- TASK INSTRUCTIONS -
Pull each line holding "Справочник" out of the entries below.

- Entries taken from a collection -
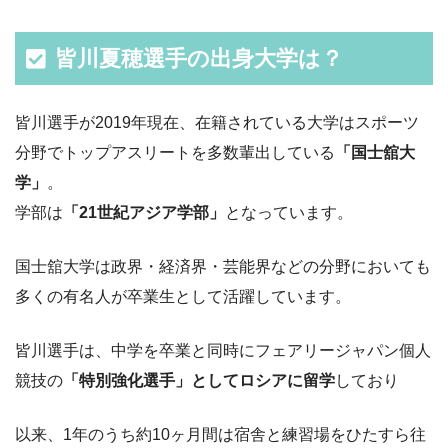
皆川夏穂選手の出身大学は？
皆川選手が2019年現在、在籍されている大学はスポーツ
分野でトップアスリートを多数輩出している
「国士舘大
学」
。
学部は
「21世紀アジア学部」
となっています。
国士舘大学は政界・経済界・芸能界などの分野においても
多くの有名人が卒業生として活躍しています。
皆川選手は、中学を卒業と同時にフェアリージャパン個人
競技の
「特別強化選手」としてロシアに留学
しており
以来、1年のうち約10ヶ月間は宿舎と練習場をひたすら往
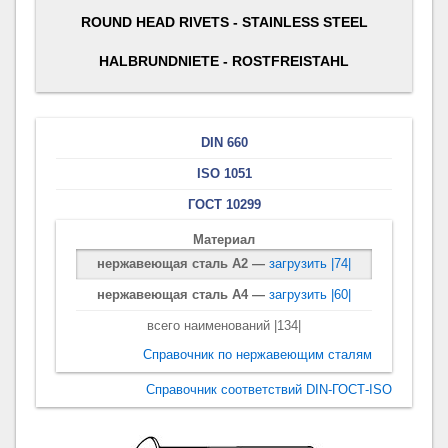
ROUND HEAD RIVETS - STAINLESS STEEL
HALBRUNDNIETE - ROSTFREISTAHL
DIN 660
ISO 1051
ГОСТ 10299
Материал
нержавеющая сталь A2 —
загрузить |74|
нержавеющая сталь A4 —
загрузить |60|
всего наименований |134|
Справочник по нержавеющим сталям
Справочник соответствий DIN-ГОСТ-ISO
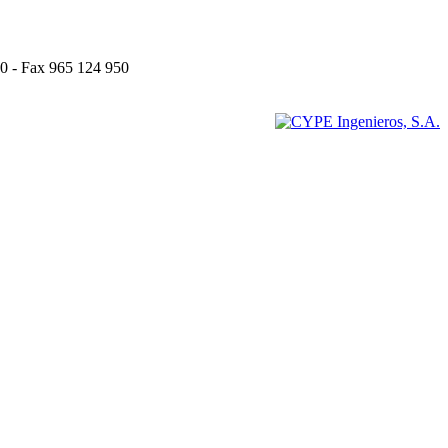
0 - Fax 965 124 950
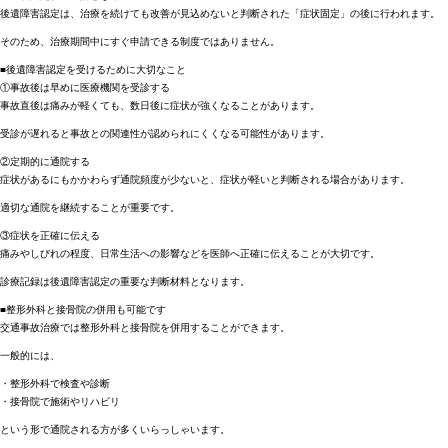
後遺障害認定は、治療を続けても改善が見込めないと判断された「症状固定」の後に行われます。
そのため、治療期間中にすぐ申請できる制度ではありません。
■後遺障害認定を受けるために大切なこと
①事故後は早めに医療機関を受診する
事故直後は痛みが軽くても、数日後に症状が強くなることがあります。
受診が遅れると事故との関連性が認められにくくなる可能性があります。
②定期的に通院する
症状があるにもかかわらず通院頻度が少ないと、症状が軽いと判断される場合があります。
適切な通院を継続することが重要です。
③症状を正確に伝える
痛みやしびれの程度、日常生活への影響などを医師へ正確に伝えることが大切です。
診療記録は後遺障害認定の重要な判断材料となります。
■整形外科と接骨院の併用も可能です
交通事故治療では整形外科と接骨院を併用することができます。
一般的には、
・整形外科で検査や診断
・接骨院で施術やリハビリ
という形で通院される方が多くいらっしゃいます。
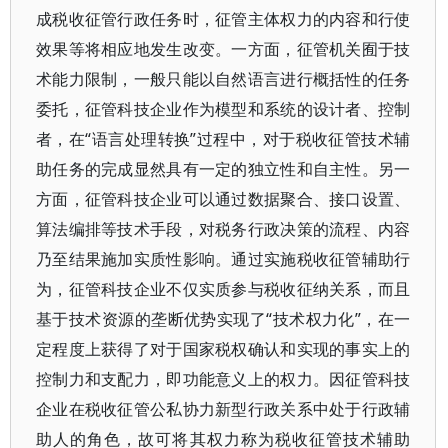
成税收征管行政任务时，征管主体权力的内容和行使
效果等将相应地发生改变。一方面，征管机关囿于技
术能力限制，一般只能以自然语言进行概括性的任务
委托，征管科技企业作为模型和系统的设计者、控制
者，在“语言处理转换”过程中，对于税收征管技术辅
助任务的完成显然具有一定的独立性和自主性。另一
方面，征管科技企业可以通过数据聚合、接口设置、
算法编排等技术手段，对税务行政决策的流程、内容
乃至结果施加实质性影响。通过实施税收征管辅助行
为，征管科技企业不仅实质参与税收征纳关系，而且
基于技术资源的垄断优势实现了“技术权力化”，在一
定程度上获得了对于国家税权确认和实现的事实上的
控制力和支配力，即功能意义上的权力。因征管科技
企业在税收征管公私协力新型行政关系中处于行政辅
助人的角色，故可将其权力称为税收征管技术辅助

- ANSWER SPACE -
Справочник по нержавеющим сталям
Справочник соответствий DIN-ГОСТ-ISO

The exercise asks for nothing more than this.